Every industry arises to serve a purpose.  The technology education industry is a fantastic and a growing industry that fills in the current skills gap in coding.  While the intention is to prepare students for a technology-driven future with the skills needed to compete in a post-industrial world, such emphasis on the hard skills may not be sufficient. To compete successfully in the future, it is also important that our society and culture encourage what humans do best – creativity and imagination.  What differentiates the human mind is the ability to think in abstract terms.  To create is more than the ability to draw, paint, write, and play a concerto.  To create is to be able marry elements of multiple disciplines.  As a long-time fan of Leonardo Da Vinci ( I am currently reading “Leonardo Da Vinci“, a fantastic biography by none other than the respected biographer Walter Isaacson),  Da Vinci’ s life  reminds me of the power of the human mind. If somebody 500 years ago was able to change the world with his curiosity, imagination and discipline, what stops us right now?  I believe that the technical skills are a tool much like Da Vinci’s paint brush in the 1400’s, but the real machine that drives us forward is creativity and imagination.   What you do with the technical skills really depends on the limits of your mind.

There is great value in our new emphasis on technology education.

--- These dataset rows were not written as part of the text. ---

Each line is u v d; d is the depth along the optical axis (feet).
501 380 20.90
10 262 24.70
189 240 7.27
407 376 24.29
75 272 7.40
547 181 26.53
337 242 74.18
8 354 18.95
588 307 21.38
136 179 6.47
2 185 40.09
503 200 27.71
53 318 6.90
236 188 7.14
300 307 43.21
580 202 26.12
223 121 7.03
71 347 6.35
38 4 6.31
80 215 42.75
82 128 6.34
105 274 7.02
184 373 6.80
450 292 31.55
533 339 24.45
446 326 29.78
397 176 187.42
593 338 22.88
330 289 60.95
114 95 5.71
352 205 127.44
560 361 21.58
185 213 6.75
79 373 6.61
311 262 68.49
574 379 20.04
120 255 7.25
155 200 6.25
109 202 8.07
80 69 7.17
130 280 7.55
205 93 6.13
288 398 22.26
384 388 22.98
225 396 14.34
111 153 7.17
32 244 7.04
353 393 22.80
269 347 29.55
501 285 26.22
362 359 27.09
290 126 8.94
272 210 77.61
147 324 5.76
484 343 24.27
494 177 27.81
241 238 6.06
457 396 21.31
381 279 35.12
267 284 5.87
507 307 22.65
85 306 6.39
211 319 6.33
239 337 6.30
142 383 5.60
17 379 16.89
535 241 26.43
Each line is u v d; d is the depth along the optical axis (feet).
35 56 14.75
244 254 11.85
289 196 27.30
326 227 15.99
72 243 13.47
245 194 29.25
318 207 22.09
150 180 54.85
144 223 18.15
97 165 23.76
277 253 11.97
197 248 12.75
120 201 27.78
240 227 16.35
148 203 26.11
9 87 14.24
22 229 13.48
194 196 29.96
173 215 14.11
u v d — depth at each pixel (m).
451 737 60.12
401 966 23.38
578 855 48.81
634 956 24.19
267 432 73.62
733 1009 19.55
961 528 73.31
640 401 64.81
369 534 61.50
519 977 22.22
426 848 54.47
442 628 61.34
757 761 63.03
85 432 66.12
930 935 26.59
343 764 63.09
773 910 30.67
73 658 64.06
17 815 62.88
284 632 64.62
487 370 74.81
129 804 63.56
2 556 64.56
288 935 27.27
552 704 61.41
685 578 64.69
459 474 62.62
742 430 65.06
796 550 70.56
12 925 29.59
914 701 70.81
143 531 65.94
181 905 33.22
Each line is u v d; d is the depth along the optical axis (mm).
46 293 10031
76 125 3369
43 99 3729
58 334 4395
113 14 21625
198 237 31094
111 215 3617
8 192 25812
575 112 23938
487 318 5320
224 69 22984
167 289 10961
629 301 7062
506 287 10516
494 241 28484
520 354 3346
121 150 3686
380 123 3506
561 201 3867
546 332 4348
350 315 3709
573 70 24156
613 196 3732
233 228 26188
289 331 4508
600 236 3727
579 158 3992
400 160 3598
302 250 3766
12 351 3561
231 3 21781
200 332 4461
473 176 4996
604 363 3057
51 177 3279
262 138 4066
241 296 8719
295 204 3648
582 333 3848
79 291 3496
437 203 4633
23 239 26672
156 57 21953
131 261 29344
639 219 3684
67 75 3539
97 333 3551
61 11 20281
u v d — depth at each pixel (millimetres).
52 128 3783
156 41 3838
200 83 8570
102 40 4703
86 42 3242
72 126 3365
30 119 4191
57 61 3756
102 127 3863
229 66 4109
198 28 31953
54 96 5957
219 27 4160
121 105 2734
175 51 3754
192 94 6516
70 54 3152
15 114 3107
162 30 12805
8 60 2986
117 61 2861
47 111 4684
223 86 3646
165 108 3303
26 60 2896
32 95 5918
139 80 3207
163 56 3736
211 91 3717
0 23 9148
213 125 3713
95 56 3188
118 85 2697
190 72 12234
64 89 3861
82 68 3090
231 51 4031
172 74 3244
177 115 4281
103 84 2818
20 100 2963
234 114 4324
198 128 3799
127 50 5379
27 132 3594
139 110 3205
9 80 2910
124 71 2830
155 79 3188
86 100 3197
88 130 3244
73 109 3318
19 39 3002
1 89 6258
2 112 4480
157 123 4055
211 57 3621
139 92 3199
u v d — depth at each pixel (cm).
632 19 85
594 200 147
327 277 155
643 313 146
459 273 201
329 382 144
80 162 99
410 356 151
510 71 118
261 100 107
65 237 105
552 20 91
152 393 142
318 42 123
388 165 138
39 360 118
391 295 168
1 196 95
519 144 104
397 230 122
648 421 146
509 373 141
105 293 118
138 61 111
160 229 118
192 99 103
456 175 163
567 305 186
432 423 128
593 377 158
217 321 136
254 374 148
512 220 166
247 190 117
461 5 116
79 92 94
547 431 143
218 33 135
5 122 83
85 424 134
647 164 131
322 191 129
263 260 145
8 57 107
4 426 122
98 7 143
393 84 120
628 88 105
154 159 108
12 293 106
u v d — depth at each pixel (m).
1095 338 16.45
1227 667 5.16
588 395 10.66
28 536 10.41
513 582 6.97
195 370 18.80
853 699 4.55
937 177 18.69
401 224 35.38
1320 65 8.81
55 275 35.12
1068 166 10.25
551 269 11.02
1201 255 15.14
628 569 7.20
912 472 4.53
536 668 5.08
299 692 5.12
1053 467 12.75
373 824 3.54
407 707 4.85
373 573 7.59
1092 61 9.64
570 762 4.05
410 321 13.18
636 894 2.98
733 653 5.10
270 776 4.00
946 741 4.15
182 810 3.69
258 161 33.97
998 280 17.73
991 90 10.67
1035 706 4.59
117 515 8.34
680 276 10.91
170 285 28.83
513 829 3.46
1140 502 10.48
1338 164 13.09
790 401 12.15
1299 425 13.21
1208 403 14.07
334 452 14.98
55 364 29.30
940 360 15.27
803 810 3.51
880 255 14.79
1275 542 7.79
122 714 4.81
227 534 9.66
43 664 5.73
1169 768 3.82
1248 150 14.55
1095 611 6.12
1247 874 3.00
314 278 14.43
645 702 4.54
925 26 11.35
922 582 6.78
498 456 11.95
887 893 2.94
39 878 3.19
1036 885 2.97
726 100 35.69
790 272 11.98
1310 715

What used to be an obscure field has become accessible to anyone regardless of their previous education background.  In a way, the rise of this new industry has lowered the barrier to entry to an exciting field.  At the same time, we should not lose sight of the fact that each one of us has the power to unleash creativity and imagination with our newfound tools.   And when that happens, it is highly doubtful that we will ever be made obsolete by artificial intelligence.  I am certain that Leonardo will be smiling down upon us.